Wanuskewin Heritage Park - For over 6,000 years Wanuskewin in Saskatoon Saskatchewan has been a gathering place for virtually all of the Northern Plains First Nations peoples including the Cree, Assiniboine, Salteaux, Atsina, Dakota and Blackfoot. To put the significance of this area in context, the pyramids in Egypt are believed to be 4,500 years old, meaning Wanuskewin pre-dates the pyramids by 1,500 years.
Conservation efforts at the park have included restoring the native grasslands to their former glory. Beyond seeding the park has introduced various grassland management practices such as prescribed burns. The re-introduction grazing is an exciting development for the park and an essential component to the restoration of its ecosystem. More than 150 years after the great bison herds were nearly wiped out, the plains bison have been re-introduced at Wanuskewin. In 2019, the first very carefully selected 6 heifers were brought in from the United States. All the bison that have been brought back to the park are direct descendants of the original herds that roamed the great plains. In 2020, the first four calves were born in the park. The goal of the park is to build the herd up to 50 head all while preserving their genetic heritage.
As a gathering place for 6,000 years, Wanuskewin is a treasure of indigenous history providing insights into the way of life in the park for thousands of years. This site is unique because of its combination of summer and winter camps, buffalo jumps and tipi rings. It even has a medicine wheel of which there are less than 100 left on the Northern Plains. To date archeologists have found 19 pre-contact sites with artifacts demonstrating that nearly every First Nations cultural group that traveled the plains visited Wanuskewin. It is for these reasons that Wanuskewin is the most significant pre-contact archeological site in North America.
Besides Wanuskewin Heritage Park's fascinating conservation and archeological efforts there is a wide variety of cultural, interpretive programming and outdoor activities to choose from year-round.
Inside the beautifully constructed Visitor Centre are several galleries showcasing indigenous artists and the story of the park. There are spaces for programming, events and traditional dance performances as well. The gift shop, which is also online, sells authentic, traditional first nations artwork. Keeping with the park's mission to advance the understanding and appreciation of Northern Plains indigenous cultures, the restaurant serves up a mix of traditional and contemporary indigenous foods all created with fresh local ingredients.
There are 7km of trails that wind throughout the park and lead visitors to sites such as the buffalo jump, bison rubbing stone, the medicine wheel, tipi rings and the bison herd. Kids and parents alike will love the award-winning playground. In the winter, the park provides snowshoes for free so that visitors may enjoy the trails year-round. Guided hikes are available.
Wanuskewin offers educational programs in person and online. Annually, 14,000 students participate in educational programs at the park. There is even an option for groups to book Tipi Sleepovers!
Wanuskewin has a robust year-round event calendar. Admission to the events is by donation, making this a very affordable activity for families to enjoy.
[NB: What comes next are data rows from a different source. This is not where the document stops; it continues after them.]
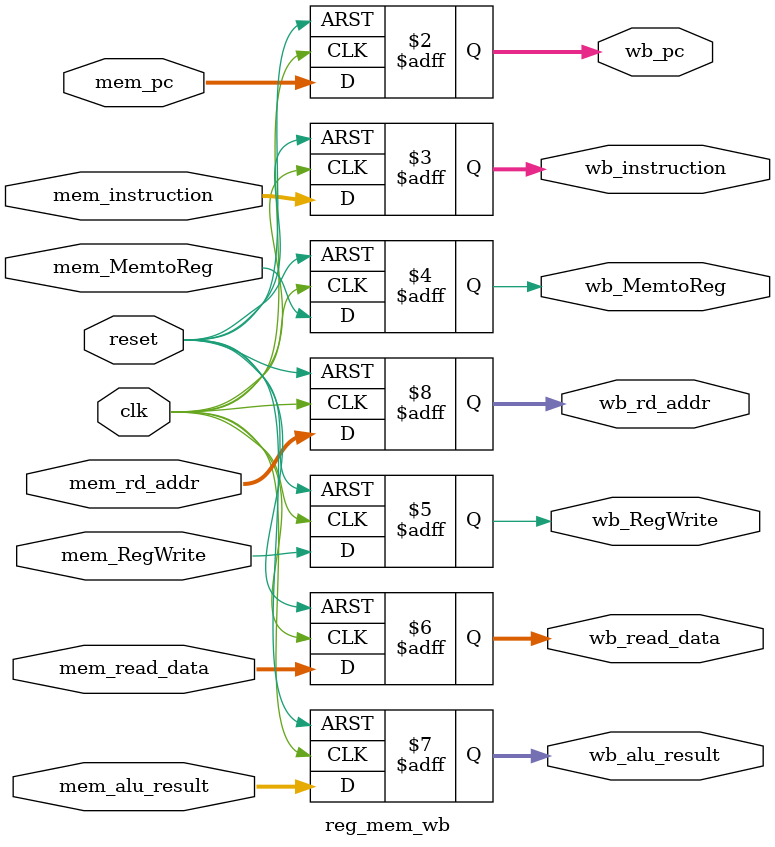
<source format=v>
`timescale 1ns / 1ps

module reg_if_id (
    input clk, input reset,
    input [31:0] if_pc,
    input [31:0] if_instruction,
    output reg [31:0] id_pc,
    output reg [31:0] id_instruction
);
    always @(posedge clk or posedge reset) begin
        if (reset) begin
            id_pc <= 32'h0;
            id_instruction <= 32'h0; // NOP
        end else begin
            id_pc <= if_pc;
            id_instruction <= if_instruction;
        end
    end
endmodule


// --------------------------------------------------------------------
// Módulo: reg_id_ex
// Função: Armazena todos os dados e sinais de controle entre ID e EX.
// --------------------------------------------------------------------
module reg_id_ex (
    input clk, input reset,
    input [31:0] id_pc,
    input [31:0] id_instruction,
    input id_MemtoReg, id_RegWrite, id_MemRead, id_MemWrite, id_ALUSrc,
    input [3:0] id_ALUControl,
    input [31:0] id_rd1, id_rd2,
    input [31:0] id_imm_ext,
    input [4:0]  id_rd_addr,
    
    output reg [31:0] ex_pc,
    output reg [31:0] ex_instruction,
    output reg ex_MemtoReg, ex_RegWrite, ex_MemRead, ex_MemWrite, ex_ALUSrc,
    output reg [3:0]  ex_ALUControl,
    output reg [31:0] ex_rd1, ex_rd2,
    output reg [31:0] ex_imm_ext,
    output reg [4:0]  ex_rd_addr
);
    always @(posedge clk or posedge reset) begin
        if (reset) begin
            {ex_MemtoReg, ex_RegWrite, ex_MemRead, ex_MemWrite, ex_ALUSrc} <= 0;
            ex_ALUControl <= 4'b0; ex_pc <= 0; ex_instruction <= 0; ex_rd1 <= 0;
            ex_rd2 <= 0; ex_imm_ext <= 0; ex_rd_addr <= 0;
        end else begin
            ex_pc<=id_pc; ex_instruction<=id_instruction; ex_MemtoReg<=id_MemtoReg; 
            ex_RegWrite<=id_RegWrite; ex_MemRead<=id_MemRead; ex_MemWrite<=id_MemWrite; 
            ex_ALUControl<=id_ALUControl; ex_ALUSrc<=id_ALUSrc; ex_rd1<=id_rd1; 
            ex_rd2<=id_rd2; ex_imm_ext<=id_imm_ext; ex_rd_addr<=id_rd_addr;
        end
    end
endmodule


// --------------------------------------------------------------------
// Módulo: reg_ex_mem
// Função: Armazena o resultado da ULA e outros sinais entre EX e MEM.
// --------------------------------------------------------------------
module reg_ex_mem(
    input clk, input reset,
    input [31:0] ex_pc,
    input [31:0] ex_instruction,
    input ex_MemtoReg, ex_RegWrite, ex_MemRead, ex_MemWrite,
    input [31:0] ex_alu_result,
    input [31:0] ex_rd2,
    input [4:0]  ex_rd_addr,
    
    output reg [31:0] mem_pc,
    output reg [31:0] mem_instruction,
    output reg mem_MemtoReg, mem_RegWrite, mem_MemRead, mem_MemWrite,
    output reg [31:0] mem_alu_result,
    output reg [31:0] mem_rd2,
    output reg [4:0]  mem_rd_addr
);
    always @(posedge clk or posedge reset) begin
        if (reset) begin
            {mem_MemtoReg, mem_RegWrite, mem_MemRead, mem_MemWrite} <= 0;
            mem_pc <= 0; mem_instruction <= 0; mem_alu_result <= 0;
            mem_rd2 <= 0; mem_rd_addr <= 0;
        end else begin
            mem_pc<=ex_pc; mem_instruction<=ex_instruction; mem_MemtoReg<=ex_MemtoReg; 
            mem_RegWrite<=ex_RegWrite; mem_MemRead<=ex_MemRead; mem_MemWrite<=ex_MemWrite; 
            mem_alu_result<=ex_alu_result; mem_rd2<=ex_rd2; mem_rd_addr<=ex_rd_addr;
        end
    end
endmodule


// --------------------------------------------------------------------
// Módulo: reg_mem_wb
// Função: Armazena o resultado final (da ULA ou da memória) entre MEM e WB.
// --------------------------------------------------------------------
module reg_mem_wb(
    input clk, input reset,
    input [31:0] mem_pc,
    input [31:0] mem_instruction,
    input mem_MemtoReg, mem_RegWrite,
    input [31:0] mem_read_data,
    input [31:0] mem_alu_result,
    input [4:0]  mem_rd_addr,
    
    output reg [31:0] wb_pc,
    output reg [31:0] wb_instruction,
    output reg wb_MemtoReg, wb_RegWrite,
    output reg [31:0] wb_read_data,
    output reg [31:0] wb_alu_result,
    output reg [4:0]  wb_rd_addr
);
    always @(posedge clk or posedge reset) begin
        if (reset) begin
            {wb_MemtoReg, wb_RegWrite} <= 0;
            wb_pc <= 0; wb_instruction <= 0; wb_read_data <= 0;
            wb_alu_result <= 0; wb_rd_addr <= 0;
        end else begin
            wb_pc<=mem_pc; wb_instruction<=mem_instruction; wb_MemtoReg<=mem_MemtoReg; 
            wb_RegWrite<=mem_RegWrite; wb_read_data<=mem_read_data; 
            wb_alu_result<=mem_alu_result; wb_rd_addr<=mem_rd_addr;
        end
    end
endmodule
</source>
We were fortunate to be able to attend the Nutrien Kona Winter Festival over the Family Day long weekend in February. It you are like me, you are probably wondering why they named the festival Kona, a word typically associated with a much warmer and more tropical location. In this case, Kona is a Cree word meaning snow. The Nutrien Kona Winter Festival celebrates Indigenous culture and traditional winter activities. With so many fantastic activities to choose from, we were not able to take them all in. We did however take part in numerous activities including dog sledding, watching the Creeland and Pow Wow dancers, lessons on drumming and to speak Cree, an indigenous artisan market and braved the cool temperatures along the bison trail. Who can resist a restaurant serving traditional indigenous food? Naturally, we stopped in to warm up by the fireplace and enjoy Bannock and muskeg tea.
Although Wanuskewin Heritage Park is a national historic site, it is unique in that it is neither a federal, provincial, or municipal park. It is its own entity created by the province with the Wanuskewin Heritage Park Act in 1997. It is governed by a Board of Directors made up of both Indigenous and non-Indigenous people. The Park is also managed by a Council comprised of Elders from each of the First Nations that gathered on this site. The Elders ensure that the park's work is in keeping with oral tradition and maintains its authentic cultural heritage.
Not only is the park an award winning tourist attraction (Nationally and provincially recognized top Indigenous Tourism Destination and 2019 Business of the Year), is also a human resource development agency and a scientific, cultural and educational authority.